DIRECTIONS FOR THIS TASK –
Exactly as written, set down the lines from the top of the entries through the line bearing "MLAA builds this", with every picture left out.

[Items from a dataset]
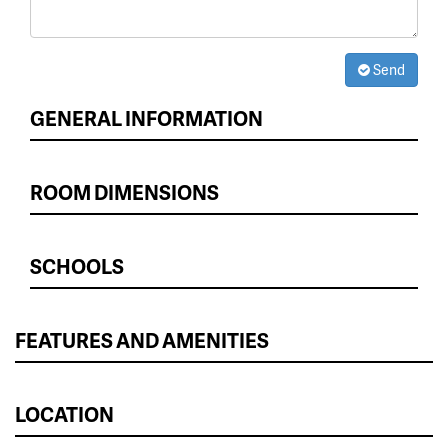
Send
GENERAL INFORMATION
ROOM DIMENSIONS
SCHOOLS
FEATURES AND AMENITIES
LOCATION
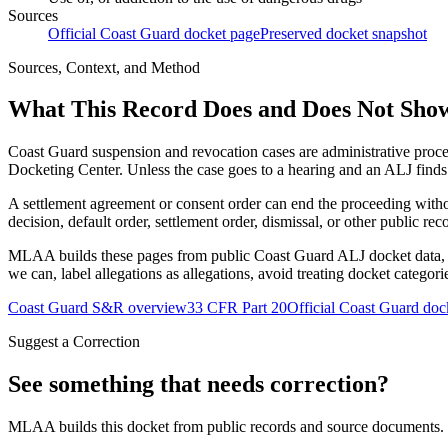
Sources
Official Coast Guard docket page
Preserved docket snapshot
Sources, Context, and Method
What This Record Does and Does Not Sho
Coast Guard suspension and revocation cases are administrative proce
Docketing Center. Unless the case goes to a hearing and an ALJ finds t
A settlement agreement or consent order can end the proceeding with
decision, default order, settlement order, dismissal, or other public rec
MLAA builds these pages from public Coast Guard ALJ docket data, of
we can, label allegations as allegations, avoid treating docket categor
Coast Guard S&R overview
33 CFR Part 20
Official Coast Guard doc
Suggest a Correction
See something that needs correction?
MLAA builds this docket from public records and source documents. If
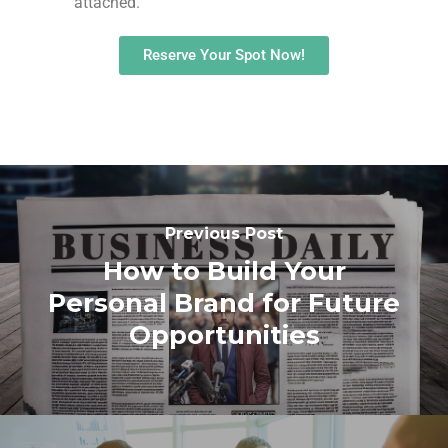
attached.
Reserve Your Spot Now!
Previous Post
How to Build Your
Personal Brand for Future
Opportunities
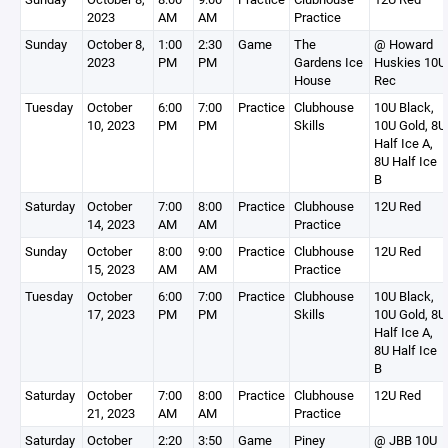
2023
AM
AM
Practice
Sunday
October 8,
1:00
2:30
Game
The
@ Howard
2023
PM
PM
Gardens Ice
Huskies 10U
House
Rec
Tuesday
October
6:00
7:00
Practice
Clubhouse
10U Black,
10, 2023
PM
PM
Skills
10U Gold, 8U
Half Ice A,
8U Half Ice
B
Saturday
October
7:00
8:00
Practice
Clubhouse
12U Red
14, 2023
AM
AM
Practice
Sunday
October
8:00
9:00
Practice
Clubhouse
12U Red
15, 2023
AM
AM
Practice
Tuesday
October
6:00
7:00
Practice
Clubhouse
10U Black,
17, 2023
PM
PM
Skills
10U Gold, 8U
Half Ice A,
8U Half Ice
B
Saturday
October
7:00
8:00
Practice
Clubhouse
12U Red
21, 2023
AM
AM
Practice
Saturday
October
2:20
3:50
Game
Piney
@ JBB 10U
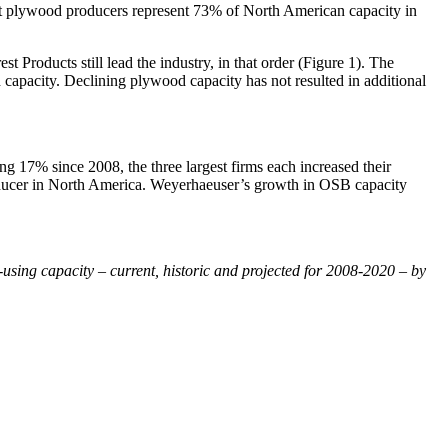
est plywood producers represent 73% of North American capacity in
roducts still lead the industry, in that order (Figure 1). The
capacity. Declining plywood capacity has not resulted in additional
g 17% since 2008, the three largest firms each increased their
roducer in North America. Weyerhaeuser’s growth in OSB capacity
using capacity – current, historic and projected for 2008-2020 – by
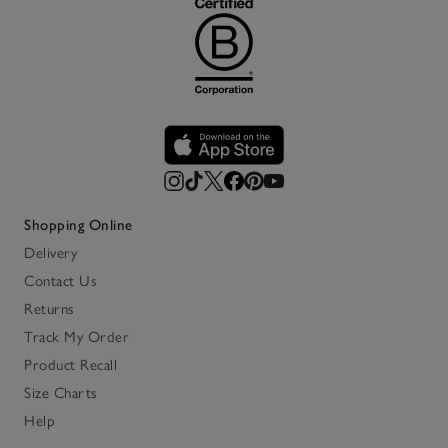
Shopping Online
Delivery
Contact Us
Returns
Track My Order
Product Recall
Size Charts
Help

WRITTEN ANSWER –
Send
GENERAL INFORMATION
ROOM DIMENSIONS
SCHOOLS
FEATURES AND AMENITIES
LOCATION
Sources
Official Coast Guard docket page
Preserved docket snapshot
Sources, Context, and Method
What This Record Does and Does Not Sho
Coast Guard suspension and revocation cases are administrative proce
Docketing Center. Unless the case goes to a hearing and an ALJ finds t
A settlement agreement or consent order can end the proceeding with
decision, default order, settlement order, dismissal, or other public rec
MLAA builds these pages from public Coast Guard ALJ docket data, of
we can, label allegations as allegations, avoid treating docket categor
Coast Guard S&R overview
33 CFR Part 20
Official Coast Guard doc
Suggest a Correction
See something that needs correction?
MLAA builds this docket from public records and source documents. If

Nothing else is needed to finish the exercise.